Mientras en El Salvador se vivía las fiestas agostinas, dos hechos marcaron con preocupación la realidad de dos países centroamericanos vecinos. Primero, en Guatemala fue arrestado el reconocido periodista José Rubén Zamora, bajo cargos fabricados por fiscales señalados por corrupción.

Zamora ha sido el principal denunciante de casos de corrupción en varios gobiernos en las últimas décadas. El arresto se produce en momentos que el presidente guatemalteco pasa por sus peores momentos de aprobación, denunciado por múltiples irregularidades en la función pública. El claro objetivo ha sido acallar a Zamora y a todos los medios críticos, algo que ha recibido la condena generalizada de la comunidad internacional.

En Nicaragua, la dictadura de Daniel Ortega ha desarrollado una feroz represión contra la iglesia católica, primero cerrando sus emisoras, profanando templos, golpeando a fieles católicos mientras rezaban, asediando y acosando sacerdotes. El peor de esos momentos ha llegado con el arresto domiciliar del obispo de Matagalpa, Rolando Álvarez, en un caso que parece sacado de una novela demoníaca, demencial que solo puede ocurrirsele a la pareja que gobierna ese país, Daniel Ortega y Rosario Murillo.

La iglesia nicaragüense sufre una persecución y martirio -como bien lo describió el cardenal Rosa Chávez- que no tiene precedentes en la historia de Centroamérica. Estas dos situaciones en la región son repudiables en todo sentido, son imágenes que no deben repetirse ni en esos países ni imitarse en El Salvador. Nicaragua hace rato que perdió su democracia y Guatemala parece ir por el mismo camino. Son rutas que debemos evitar a toda costa.
+===+
Ejercicio. Convierte en una lista breve el párrafo del editorial que empieza con "En Nicaragua, la dictadura de Daniel Ortega", conservando sus hechos principales. No es necesario consultar el listado.

(Registros de datos)
+===+
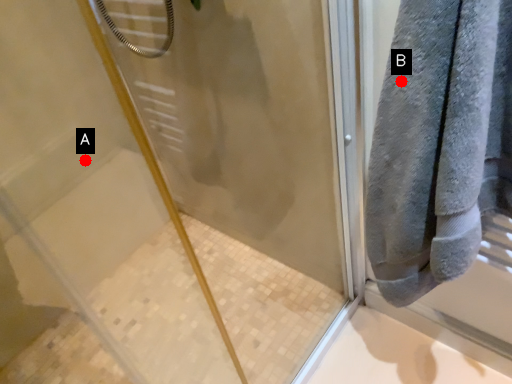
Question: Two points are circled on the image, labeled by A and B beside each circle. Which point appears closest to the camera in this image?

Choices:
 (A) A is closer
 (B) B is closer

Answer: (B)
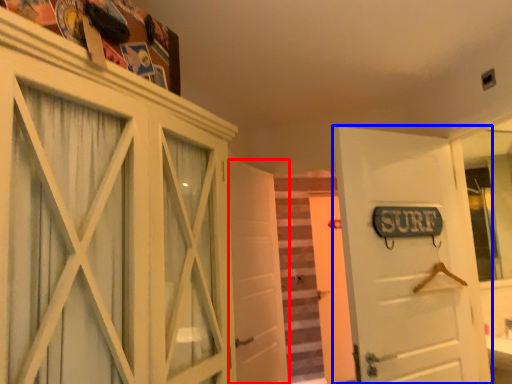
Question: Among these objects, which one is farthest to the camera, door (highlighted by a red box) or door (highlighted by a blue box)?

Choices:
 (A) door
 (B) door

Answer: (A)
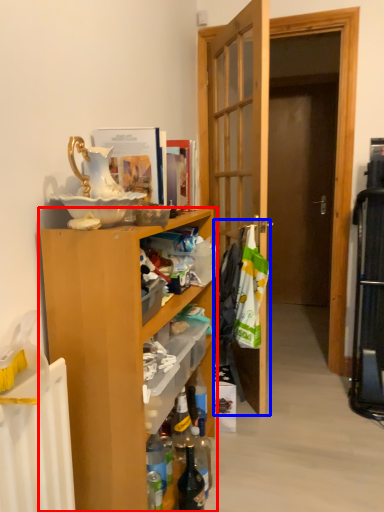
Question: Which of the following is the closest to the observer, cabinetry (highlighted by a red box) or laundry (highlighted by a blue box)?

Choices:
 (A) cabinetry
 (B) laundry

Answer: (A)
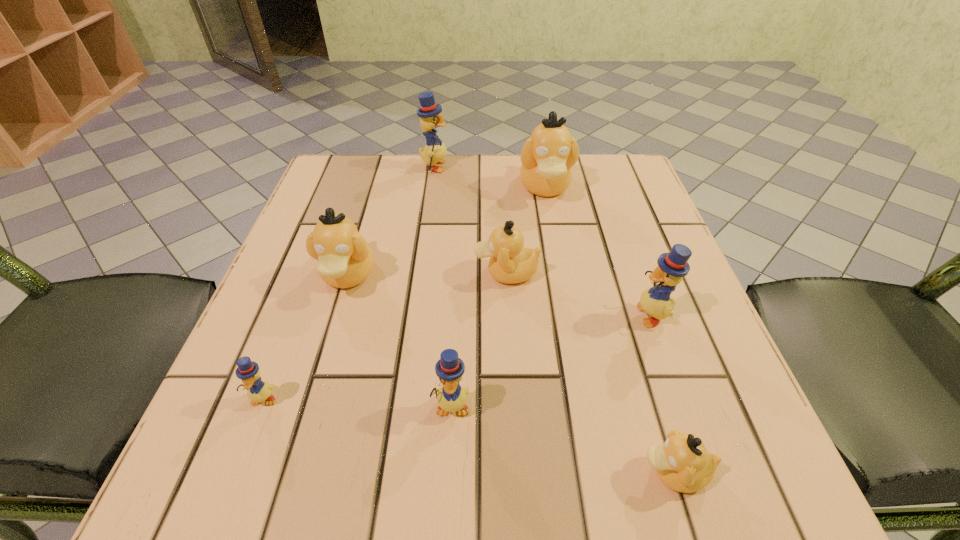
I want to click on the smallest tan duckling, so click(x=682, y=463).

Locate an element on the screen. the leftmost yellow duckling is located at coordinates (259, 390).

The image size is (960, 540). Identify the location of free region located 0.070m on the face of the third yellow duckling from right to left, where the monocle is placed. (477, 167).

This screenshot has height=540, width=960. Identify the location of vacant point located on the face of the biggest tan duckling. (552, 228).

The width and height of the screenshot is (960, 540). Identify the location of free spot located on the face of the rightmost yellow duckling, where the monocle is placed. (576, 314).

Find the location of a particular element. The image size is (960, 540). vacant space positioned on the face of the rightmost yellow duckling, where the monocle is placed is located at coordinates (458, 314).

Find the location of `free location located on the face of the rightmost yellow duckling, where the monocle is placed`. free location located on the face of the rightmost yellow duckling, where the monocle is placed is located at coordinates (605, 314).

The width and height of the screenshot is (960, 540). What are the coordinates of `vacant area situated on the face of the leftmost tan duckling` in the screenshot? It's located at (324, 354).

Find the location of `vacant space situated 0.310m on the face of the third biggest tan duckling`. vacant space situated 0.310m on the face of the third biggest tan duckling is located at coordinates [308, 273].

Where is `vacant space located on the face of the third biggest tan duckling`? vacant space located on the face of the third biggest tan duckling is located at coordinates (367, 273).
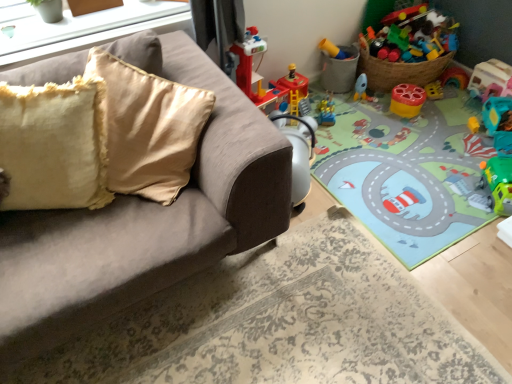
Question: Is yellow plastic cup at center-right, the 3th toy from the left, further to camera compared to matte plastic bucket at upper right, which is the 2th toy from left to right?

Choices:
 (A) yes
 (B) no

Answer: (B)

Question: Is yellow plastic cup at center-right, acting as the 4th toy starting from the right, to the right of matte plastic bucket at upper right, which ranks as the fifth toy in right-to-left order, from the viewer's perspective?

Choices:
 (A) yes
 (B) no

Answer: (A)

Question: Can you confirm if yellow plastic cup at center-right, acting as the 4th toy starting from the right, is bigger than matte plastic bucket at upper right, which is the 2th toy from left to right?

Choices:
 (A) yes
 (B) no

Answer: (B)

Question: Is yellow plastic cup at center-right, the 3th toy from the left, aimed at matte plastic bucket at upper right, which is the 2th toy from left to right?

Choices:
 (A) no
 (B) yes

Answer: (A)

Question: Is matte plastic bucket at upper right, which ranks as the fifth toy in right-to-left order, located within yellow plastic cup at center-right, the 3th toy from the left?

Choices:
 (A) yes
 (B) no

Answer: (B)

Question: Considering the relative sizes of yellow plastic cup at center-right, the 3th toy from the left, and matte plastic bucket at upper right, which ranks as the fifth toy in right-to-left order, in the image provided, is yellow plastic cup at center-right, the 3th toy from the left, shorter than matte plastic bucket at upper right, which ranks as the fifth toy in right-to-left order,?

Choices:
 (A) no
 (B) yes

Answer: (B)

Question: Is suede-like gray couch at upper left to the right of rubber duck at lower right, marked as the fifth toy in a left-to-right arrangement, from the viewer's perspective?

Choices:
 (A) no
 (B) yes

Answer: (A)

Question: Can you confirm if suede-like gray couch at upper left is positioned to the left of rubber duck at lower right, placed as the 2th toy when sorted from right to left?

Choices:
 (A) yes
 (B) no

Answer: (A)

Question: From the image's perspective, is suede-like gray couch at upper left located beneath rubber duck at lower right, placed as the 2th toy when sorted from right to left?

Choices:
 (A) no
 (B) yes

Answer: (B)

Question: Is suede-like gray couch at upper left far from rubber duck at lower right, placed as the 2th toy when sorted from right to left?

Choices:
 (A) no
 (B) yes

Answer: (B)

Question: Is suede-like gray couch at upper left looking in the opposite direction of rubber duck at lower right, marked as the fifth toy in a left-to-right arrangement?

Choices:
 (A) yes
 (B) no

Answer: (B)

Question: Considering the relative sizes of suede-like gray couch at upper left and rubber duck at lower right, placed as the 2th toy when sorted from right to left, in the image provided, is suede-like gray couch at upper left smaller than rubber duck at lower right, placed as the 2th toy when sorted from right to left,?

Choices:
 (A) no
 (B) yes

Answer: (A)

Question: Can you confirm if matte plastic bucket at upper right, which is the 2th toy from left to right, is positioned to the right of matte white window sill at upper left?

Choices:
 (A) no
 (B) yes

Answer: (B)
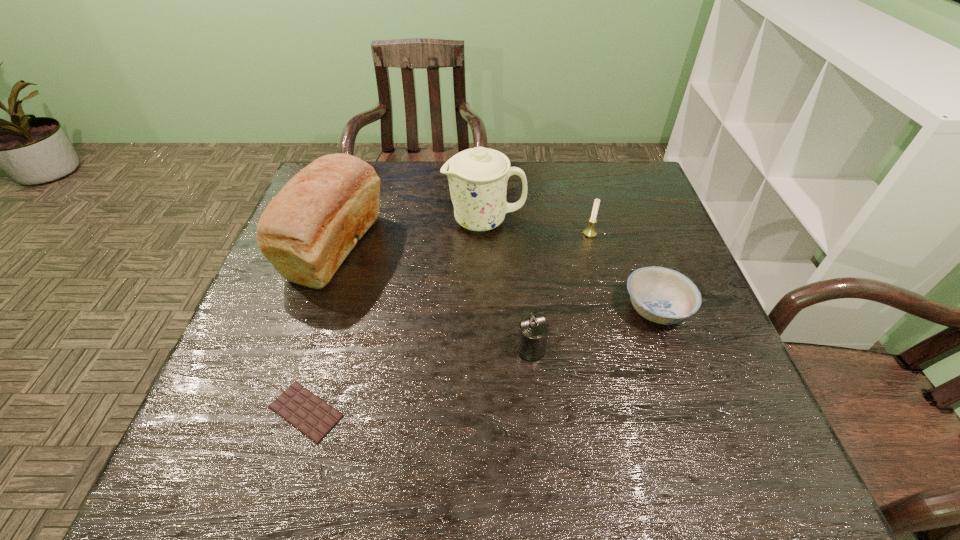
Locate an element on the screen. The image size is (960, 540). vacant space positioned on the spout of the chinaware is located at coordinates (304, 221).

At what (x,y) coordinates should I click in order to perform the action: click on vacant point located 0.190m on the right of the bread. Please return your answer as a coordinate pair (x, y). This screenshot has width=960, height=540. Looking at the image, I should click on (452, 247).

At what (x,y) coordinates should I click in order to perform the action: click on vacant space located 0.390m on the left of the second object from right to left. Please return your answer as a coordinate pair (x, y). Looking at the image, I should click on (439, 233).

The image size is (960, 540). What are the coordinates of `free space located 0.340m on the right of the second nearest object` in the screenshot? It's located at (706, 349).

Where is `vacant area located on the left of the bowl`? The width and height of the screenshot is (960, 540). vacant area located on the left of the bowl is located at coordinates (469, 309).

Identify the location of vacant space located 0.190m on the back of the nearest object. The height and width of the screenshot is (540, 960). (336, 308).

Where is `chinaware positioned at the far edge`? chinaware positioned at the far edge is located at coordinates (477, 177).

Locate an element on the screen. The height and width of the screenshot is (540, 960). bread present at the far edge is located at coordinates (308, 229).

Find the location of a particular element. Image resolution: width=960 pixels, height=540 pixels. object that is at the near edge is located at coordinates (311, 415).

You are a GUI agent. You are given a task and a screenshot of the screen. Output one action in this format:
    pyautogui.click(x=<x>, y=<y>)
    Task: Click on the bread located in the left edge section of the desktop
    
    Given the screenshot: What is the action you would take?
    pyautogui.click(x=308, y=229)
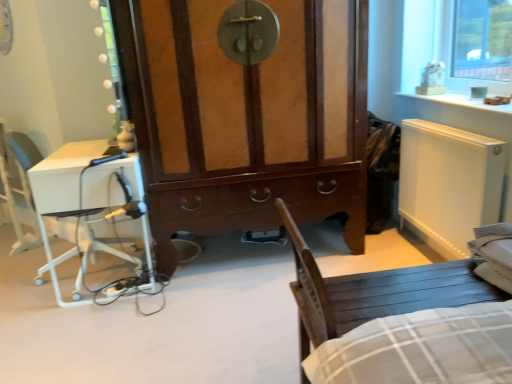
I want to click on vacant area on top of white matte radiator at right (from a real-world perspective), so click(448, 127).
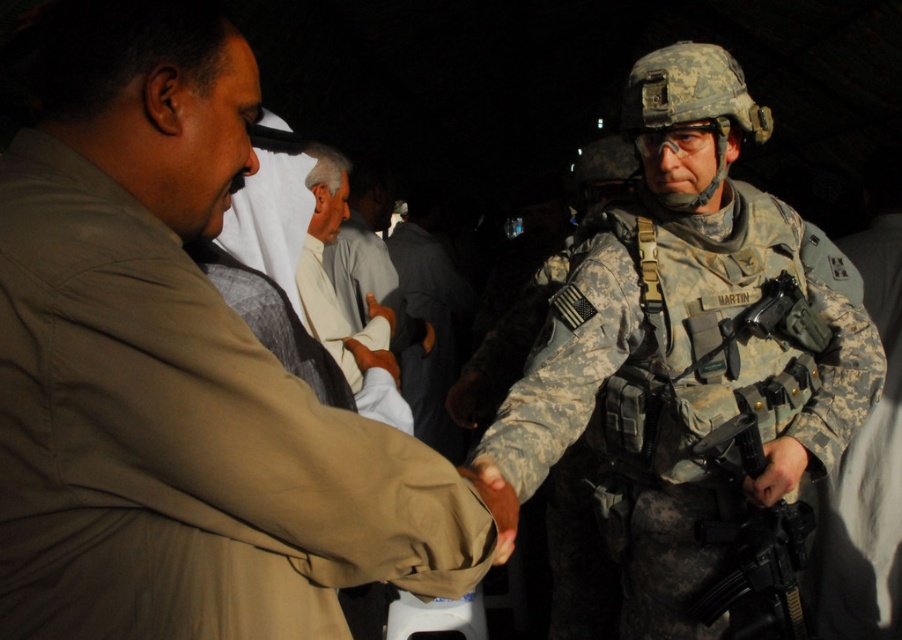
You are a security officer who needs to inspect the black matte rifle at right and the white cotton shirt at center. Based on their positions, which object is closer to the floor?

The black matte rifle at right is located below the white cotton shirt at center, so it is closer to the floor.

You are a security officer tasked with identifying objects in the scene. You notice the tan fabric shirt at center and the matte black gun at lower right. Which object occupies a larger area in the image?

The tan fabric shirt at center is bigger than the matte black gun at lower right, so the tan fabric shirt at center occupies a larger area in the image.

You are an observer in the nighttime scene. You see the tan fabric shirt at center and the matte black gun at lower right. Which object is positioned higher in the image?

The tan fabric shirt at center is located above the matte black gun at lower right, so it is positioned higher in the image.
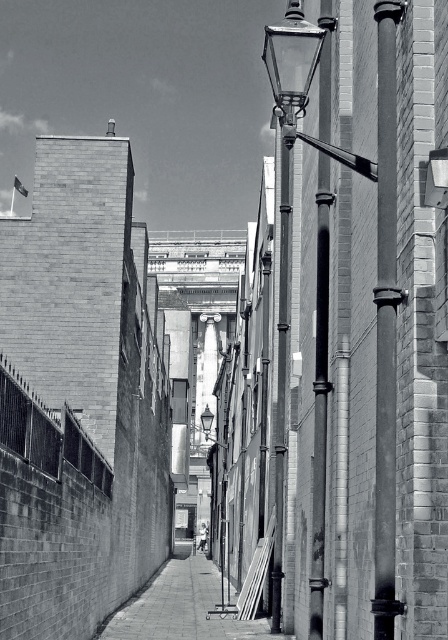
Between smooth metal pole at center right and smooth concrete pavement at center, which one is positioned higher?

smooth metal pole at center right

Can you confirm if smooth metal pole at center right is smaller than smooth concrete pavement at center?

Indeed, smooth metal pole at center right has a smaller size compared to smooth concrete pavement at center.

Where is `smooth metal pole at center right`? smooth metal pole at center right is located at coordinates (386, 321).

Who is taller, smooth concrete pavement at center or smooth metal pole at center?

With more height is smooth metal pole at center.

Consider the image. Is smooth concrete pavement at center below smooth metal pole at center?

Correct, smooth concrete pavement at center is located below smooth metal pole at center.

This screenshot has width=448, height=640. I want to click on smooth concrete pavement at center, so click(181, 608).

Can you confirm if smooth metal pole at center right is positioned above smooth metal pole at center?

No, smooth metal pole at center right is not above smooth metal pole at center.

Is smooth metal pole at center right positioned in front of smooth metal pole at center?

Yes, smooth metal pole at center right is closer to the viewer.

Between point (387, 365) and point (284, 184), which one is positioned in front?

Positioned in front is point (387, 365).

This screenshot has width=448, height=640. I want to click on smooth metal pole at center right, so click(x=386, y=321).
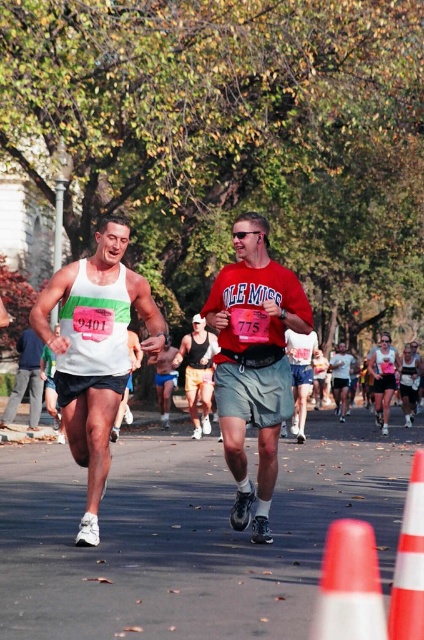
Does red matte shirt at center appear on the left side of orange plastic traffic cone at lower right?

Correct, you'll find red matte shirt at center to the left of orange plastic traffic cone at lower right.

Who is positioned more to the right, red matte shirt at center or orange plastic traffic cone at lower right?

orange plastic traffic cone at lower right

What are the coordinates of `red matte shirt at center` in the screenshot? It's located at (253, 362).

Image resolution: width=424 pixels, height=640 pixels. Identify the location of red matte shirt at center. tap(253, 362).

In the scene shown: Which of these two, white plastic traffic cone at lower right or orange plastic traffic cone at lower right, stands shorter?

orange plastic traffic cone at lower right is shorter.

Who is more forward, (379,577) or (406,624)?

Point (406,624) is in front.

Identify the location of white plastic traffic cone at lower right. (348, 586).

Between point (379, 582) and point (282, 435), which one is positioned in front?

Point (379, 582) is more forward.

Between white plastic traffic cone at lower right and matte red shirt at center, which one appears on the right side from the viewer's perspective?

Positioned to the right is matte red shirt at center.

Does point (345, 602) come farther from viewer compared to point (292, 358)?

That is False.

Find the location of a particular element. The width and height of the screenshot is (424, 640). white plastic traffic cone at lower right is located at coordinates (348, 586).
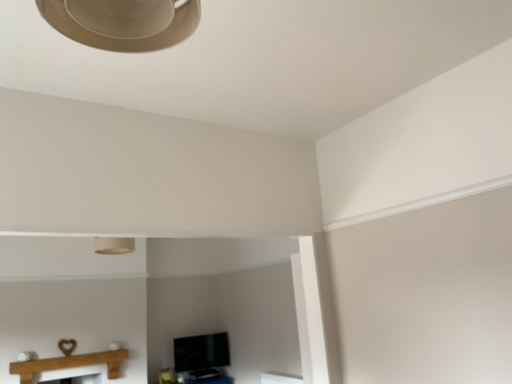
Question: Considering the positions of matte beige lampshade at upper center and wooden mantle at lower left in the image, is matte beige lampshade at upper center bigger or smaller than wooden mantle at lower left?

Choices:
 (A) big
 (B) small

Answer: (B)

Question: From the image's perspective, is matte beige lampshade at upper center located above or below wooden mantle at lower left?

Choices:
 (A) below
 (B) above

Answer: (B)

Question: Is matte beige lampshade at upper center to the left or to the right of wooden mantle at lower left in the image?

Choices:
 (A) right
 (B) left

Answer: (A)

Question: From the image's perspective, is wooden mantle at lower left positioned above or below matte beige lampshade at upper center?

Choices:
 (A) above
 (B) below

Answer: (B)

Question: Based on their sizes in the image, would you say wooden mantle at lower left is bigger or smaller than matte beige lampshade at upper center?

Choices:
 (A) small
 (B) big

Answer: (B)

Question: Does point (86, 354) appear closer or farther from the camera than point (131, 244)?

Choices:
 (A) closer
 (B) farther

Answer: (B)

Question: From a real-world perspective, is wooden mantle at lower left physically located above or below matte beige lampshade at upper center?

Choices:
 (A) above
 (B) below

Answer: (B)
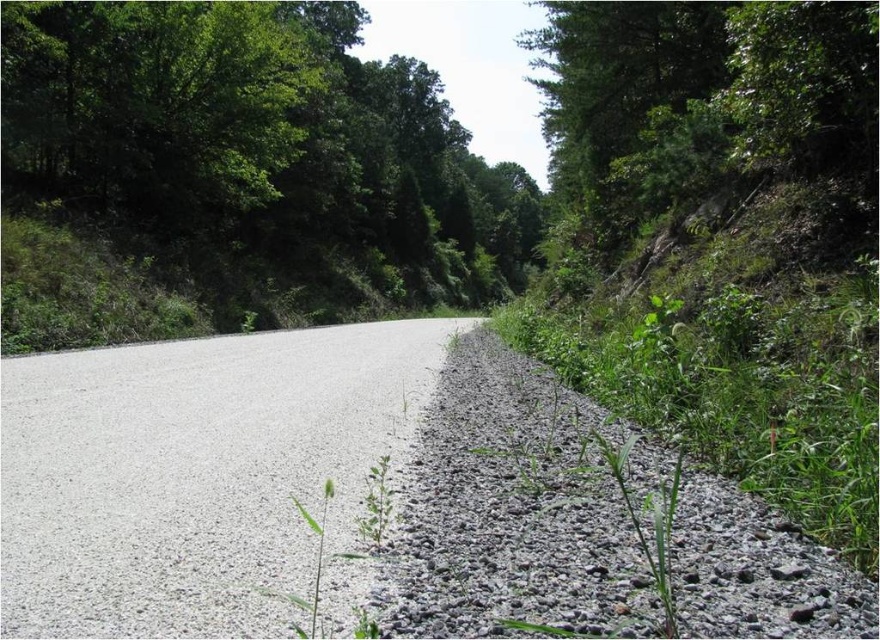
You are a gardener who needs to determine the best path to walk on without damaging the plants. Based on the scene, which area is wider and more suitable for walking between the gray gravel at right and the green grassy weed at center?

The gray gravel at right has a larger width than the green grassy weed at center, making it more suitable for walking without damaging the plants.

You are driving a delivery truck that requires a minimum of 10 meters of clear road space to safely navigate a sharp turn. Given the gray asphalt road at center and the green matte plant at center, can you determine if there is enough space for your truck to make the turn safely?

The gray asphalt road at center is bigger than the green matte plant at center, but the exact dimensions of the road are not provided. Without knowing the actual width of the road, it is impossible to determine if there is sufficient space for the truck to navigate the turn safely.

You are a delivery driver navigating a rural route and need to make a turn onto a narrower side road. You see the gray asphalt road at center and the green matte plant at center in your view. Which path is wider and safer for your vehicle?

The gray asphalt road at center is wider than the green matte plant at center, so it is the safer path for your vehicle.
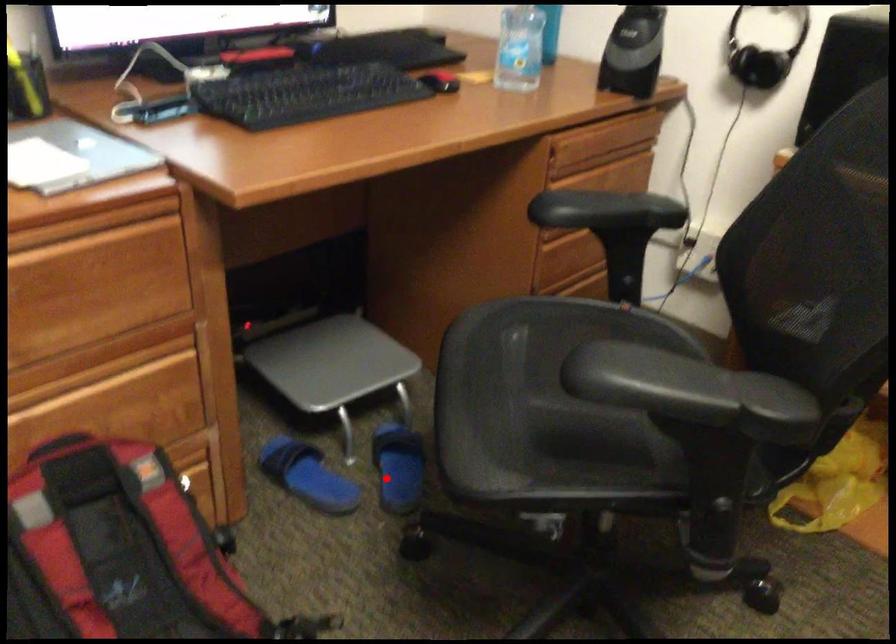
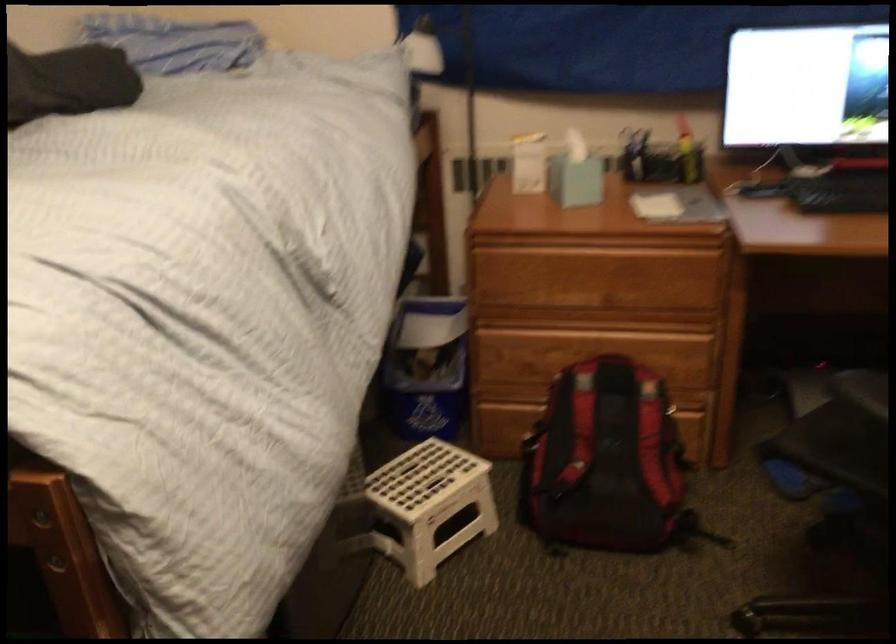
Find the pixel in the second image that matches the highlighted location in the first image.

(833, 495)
+===+
Tarea resuelta.
- En Nicaragua, la dictadura de Daniel Ortega reprime con ferocidad a la iglesia católica.
- Ha cerrado sus emisoras, profanado templos, golpeado a fieles mientras rezaban y asediado y acosado a sacerdotes.
- El peor momento ha sido el arresto domiciliar del obispo de Matagalpa, Rolando Álvarez.
- El caso se atribuye a la pareja que gobierna el país, Daniel Ortega y Rosario Murillo.